Task instructions: Some of the lines below need repeating. Reproduce exactly those between the lines holding "left ankle: (50, 778)" and "left shoulder: (51, 123)", inclusive.

Top of Dataset content

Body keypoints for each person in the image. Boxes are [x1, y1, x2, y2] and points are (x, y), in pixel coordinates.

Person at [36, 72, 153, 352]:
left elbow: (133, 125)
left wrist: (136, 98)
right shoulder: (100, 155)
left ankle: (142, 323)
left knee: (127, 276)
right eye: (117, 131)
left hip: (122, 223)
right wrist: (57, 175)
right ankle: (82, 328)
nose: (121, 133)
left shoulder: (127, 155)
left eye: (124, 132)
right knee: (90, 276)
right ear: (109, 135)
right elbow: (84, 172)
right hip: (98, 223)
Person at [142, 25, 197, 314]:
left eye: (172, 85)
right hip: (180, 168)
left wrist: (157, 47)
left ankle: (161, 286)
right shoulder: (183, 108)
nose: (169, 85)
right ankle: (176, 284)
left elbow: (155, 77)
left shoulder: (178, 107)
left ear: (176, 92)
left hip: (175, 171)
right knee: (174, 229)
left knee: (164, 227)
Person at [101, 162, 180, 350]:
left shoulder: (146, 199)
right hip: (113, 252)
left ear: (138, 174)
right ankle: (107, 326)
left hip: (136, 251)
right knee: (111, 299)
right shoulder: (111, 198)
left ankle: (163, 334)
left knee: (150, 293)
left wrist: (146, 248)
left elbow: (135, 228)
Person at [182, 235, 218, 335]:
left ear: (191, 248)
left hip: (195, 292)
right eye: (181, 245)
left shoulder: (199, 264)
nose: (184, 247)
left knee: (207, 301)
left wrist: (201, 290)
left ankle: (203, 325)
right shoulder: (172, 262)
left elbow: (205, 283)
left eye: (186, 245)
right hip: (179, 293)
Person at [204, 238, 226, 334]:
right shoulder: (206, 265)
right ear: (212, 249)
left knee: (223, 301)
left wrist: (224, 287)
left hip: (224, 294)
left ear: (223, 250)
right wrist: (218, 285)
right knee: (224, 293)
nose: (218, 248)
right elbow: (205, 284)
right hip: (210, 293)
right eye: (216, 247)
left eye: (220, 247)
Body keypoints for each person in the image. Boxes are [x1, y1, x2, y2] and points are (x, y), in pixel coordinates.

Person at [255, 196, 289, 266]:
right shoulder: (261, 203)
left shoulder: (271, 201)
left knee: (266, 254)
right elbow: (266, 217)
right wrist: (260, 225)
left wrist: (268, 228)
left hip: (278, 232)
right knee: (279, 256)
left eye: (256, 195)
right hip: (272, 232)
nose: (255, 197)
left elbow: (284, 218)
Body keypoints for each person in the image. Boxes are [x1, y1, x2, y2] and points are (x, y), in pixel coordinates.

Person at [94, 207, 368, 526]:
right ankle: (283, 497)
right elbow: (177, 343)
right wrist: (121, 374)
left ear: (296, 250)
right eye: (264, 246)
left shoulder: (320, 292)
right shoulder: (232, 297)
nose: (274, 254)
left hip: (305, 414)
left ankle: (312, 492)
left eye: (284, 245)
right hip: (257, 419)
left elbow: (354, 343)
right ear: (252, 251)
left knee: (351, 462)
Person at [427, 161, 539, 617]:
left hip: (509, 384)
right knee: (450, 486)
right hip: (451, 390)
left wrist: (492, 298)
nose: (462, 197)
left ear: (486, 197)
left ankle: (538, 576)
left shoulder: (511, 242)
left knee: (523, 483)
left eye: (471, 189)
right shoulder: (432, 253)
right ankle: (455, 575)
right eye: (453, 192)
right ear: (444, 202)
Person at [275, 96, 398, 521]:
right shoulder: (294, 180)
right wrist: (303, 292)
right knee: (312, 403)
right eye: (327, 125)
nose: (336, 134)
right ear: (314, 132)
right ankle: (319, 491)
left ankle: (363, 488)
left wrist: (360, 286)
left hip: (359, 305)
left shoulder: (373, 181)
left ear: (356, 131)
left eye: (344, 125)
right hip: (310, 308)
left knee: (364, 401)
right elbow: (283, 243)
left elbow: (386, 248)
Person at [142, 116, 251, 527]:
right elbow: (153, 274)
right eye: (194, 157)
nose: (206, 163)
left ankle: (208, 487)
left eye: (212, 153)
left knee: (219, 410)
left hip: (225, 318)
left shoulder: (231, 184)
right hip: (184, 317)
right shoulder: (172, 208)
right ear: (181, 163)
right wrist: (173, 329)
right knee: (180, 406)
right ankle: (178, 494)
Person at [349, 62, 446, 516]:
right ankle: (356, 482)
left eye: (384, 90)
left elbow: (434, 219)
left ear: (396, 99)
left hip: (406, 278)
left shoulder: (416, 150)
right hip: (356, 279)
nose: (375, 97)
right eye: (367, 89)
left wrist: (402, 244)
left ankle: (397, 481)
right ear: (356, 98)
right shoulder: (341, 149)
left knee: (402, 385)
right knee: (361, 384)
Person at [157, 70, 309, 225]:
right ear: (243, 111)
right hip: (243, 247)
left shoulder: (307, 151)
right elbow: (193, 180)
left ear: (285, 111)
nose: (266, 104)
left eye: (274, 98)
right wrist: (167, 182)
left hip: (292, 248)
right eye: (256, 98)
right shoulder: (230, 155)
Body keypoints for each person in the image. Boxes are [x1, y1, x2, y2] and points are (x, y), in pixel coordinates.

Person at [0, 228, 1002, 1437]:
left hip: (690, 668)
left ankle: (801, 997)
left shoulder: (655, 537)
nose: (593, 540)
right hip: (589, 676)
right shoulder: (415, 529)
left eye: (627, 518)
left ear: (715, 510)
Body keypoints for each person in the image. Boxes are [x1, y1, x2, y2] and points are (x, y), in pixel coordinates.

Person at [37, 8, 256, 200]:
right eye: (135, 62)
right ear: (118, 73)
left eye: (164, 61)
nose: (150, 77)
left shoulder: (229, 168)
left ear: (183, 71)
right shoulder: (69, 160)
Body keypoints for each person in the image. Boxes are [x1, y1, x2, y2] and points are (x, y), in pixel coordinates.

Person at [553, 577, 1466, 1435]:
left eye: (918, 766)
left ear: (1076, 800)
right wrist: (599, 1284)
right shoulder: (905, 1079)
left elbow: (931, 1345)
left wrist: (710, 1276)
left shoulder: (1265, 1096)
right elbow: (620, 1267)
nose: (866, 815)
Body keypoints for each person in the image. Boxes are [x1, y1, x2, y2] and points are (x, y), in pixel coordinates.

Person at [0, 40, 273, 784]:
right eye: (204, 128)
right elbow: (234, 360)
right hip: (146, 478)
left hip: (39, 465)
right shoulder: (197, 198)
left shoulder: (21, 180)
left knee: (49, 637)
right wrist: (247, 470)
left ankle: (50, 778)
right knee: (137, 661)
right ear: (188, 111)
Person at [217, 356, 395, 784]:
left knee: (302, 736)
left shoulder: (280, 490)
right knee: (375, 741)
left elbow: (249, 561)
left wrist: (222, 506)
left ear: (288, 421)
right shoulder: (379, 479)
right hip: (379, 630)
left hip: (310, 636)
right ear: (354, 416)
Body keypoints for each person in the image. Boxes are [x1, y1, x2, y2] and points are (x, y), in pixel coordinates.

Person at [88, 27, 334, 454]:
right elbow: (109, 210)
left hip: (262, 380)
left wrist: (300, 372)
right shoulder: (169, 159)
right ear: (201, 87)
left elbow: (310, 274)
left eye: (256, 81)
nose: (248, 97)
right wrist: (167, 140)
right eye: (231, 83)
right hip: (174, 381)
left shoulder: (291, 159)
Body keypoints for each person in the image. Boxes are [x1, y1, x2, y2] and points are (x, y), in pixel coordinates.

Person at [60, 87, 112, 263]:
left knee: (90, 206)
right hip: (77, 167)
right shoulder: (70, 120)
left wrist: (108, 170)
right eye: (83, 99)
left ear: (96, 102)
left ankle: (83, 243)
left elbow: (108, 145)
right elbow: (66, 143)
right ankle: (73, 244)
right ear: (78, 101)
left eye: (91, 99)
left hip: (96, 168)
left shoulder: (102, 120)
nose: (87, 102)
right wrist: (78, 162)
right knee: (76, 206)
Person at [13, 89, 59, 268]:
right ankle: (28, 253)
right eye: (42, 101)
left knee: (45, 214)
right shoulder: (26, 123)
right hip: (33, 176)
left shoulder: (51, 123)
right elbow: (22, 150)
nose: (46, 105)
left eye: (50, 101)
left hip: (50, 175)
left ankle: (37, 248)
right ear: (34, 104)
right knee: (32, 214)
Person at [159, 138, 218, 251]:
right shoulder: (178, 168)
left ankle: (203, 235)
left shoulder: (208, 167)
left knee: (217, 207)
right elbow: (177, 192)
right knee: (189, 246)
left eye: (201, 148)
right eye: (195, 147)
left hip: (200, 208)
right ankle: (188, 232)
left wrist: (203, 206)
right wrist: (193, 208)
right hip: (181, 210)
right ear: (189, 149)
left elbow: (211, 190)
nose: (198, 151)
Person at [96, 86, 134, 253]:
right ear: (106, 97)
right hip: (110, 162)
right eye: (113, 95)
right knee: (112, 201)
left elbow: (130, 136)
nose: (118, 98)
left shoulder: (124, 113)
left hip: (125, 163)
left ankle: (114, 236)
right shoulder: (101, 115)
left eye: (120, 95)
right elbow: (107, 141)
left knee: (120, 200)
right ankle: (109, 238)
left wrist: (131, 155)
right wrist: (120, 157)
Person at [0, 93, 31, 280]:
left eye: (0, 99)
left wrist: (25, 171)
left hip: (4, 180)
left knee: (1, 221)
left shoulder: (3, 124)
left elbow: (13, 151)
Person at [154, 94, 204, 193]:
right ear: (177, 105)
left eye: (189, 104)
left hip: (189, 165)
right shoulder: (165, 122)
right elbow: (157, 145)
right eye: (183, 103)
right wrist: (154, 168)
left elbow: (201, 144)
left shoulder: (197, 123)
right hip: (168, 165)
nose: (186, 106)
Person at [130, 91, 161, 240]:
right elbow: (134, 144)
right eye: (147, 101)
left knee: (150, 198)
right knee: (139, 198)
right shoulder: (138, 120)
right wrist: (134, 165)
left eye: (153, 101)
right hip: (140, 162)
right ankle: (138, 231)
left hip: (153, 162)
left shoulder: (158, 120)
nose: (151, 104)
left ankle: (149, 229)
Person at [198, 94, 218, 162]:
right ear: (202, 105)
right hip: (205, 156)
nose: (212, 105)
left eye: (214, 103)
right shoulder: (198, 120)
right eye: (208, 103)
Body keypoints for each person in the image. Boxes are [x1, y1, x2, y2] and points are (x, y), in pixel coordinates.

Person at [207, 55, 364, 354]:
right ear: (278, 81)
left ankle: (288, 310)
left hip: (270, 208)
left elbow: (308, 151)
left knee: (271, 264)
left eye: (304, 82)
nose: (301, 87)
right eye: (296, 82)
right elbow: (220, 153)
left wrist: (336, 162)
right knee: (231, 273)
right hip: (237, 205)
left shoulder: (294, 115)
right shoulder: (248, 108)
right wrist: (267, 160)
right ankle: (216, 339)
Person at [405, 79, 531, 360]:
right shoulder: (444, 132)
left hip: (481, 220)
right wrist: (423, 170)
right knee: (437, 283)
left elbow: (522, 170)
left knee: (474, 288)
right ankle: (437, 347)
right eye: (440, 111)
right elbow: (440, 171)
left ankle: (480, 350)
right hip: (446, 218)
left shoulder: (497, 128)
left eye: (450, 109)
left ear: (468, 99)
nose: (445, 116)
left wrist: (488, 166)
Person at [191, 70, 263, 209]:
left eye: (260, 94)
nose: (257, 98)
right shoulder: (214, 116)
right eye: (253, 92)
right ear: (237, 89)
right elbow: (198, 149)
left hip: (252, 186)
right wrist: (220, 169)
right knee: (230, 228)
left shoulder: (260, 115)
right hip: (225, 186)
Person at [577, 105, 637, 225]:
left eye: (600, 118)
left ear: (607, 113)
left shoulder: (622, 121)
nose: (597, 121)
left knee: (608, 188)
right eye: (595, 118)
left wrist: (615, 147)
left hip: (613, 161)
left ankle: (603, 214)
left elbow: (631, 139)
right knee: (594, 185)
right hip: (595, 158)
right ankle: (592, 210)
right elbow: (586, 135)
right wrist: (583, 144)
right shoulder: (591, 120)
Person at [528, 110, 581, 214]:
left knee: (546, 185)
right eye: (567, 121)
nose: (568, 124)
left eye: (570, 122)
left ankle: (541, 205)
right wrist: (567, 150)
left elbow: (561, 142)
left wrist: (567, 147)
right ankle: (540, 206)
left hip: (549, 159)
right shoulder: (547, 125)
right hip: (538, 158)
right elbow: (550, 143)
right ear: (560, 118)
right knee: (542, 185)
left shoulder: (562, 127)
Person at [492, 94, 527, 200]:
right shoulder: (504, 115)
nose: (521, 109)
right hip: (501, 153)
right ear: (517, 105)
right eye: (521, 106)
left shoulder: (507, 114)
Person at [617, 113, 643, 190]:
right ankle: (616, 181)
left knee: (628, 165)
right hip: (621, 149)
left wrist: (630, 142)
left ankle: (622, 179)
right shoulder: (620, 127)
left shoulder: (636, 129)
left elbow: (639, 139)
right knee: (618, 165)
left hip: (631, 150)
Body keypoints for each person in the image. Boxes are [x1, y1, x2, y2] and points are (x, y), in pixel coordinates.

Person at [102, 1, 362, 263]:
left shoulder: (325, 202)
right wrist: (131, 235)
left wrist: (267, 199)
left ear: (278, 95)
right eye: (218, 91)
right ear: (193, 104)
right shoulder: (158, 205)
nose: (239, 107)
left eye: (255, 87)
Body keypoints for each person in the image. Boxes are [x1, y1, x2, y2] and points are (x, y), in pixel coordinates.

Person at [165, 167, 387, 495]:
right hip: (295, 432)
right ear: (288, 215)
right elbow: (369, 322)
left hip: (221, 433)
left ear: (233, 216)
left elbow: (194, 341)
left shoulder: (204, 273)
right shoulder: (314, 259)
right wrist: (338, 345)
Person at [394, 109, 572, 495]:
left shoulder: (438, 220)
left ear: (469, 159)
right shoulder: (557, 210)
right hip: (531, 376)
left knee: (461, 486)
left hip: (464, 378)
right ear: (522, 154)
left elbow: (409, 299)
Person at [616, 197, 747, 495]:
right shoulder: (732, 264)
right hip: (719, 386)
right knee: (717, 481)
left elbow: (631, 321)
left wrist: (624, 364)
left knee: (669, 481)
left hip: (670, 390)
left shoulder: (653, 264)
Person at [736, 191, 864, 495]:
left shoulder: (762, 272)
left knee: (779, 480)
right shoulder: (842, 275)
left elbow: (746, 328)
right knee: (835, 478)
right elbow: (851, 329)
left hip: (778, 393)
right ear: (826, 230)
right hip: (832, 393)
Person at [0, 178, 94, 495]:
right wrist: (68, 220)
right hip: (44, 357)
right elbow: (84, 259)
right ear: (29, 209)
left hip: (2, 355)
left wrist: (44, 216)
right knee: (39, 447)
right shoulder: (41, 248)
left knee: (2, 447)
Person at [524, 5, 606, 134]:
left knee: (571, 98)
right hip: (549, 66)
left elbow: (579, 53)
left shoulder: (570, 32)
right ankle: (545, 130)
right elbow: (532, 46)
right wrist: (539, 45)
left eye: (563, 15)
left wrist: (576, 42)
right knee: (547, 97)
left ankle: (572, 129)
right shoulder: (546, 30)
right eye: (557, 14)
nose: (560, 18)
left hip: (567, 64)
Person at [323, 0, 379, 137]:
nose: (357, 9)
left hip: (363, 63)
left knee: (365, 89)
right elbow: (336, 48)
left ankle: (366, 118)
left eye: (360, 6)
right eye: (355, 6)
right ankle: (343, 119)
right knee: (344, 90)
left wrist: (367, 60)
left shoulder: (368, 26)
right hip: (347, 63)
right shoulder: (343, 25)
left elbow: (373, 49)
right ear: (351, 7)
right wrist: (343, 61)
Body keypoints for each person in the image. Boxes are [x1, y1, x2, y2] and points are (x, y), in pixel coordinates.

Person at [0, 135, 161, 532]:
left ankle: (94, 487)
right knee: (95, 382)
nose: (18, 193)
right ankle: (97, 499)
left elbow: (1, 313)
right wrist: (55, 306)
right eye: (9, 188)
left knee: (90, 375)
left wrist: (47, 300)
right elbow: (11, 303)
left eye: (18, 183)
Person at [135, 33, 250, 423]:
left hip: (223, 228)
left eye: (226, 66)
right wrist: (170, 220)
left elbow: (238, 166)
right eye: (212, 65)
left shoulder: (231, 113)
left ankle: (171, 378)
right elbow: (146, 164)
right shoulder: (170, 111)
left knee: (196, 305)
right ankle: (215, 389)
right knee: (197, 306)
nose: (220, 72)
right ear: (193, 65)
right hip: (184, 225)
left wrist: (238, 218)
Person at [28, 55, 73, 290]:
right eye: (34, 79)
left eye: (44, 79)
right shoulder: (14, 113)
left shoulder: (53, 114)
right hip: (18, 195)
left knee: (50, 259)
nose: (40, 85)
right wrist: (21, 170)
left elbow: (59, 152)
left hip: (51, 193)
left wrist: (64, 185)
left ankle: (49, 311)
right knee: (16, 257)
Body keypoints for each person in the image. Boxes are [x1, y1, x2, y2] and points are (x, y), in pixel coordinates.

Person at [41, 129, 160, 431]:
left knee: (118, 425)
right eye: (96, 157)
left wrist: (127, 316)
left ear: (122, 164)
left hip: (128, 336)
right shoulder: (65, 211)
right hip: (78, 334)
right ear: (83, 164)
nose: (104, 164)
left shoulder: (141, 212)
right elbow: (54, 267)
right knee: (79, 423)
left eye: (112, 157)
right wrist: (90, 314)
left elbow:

Bottom of Dataset content

Written response:
left ankle: (50, 778)
right knee: (137, 661)
right ear: (188, 111)
Person at [217, 356, 395, 784]:
left knee: (302, 736)
left shoulder: (280, 490)
right knee: (375, 741)
left elbow: (249, 561)
left wrist: (222, 506)
left ear: (288, 421)
right shoulder: (379, 479)
right hip: (379, 630)
left hip: (310, 636)
right ear: (354, 416)
Body keypoints for each person in the image. Boxes are [x1, y1, x2, y2] and points are (x, y), in pixel coordinates.

Person at [88, 27, 334, 454]:
right elbow: (109, 210)
left hip: (262, 380)
left wrist: (300, 372)
right shoulder: (169, 159)
right ear: (201, 87)
left elbow: (310, 274)
left eye: (256, 81)
nose: (248, 97)
right wrist: (167, 140)
right eye: (231, 83)
right hip: (174, 381)
left shoulder: (291, 159)
Body keypoints for each person in the image. Boxes are [x1, y1, x2, y2] and points are (x, y), in pixel coordinates.

Person at [60, 87, 112, 263]:
left knee: (90, 206)
right hip: (77, 167)
right shoulder: (70, 120)
left wrist: (108, 170)
right eye: (83, 99)
left ear: (96, 102)
left ankle: (83, 243)
left elbow: (108, 145)
right elbow: (66, 143)
right ankle: (73, 244)
right ear: (78, 101)
left eye: (91, 99)
left hip: (96, 168)
left shoulder: (102, 120)
nose: (87, 102)
right wrist: (78, 162)
right knee: (76, 206)
Person at [13, 89, 59, 268]:
right ankle: (28, 253)
right eye: (42, 101)
left knee: (45, 214)
right shoulder: (26, 123)
right hip: (33, 176)
left shoulder: (51, 123)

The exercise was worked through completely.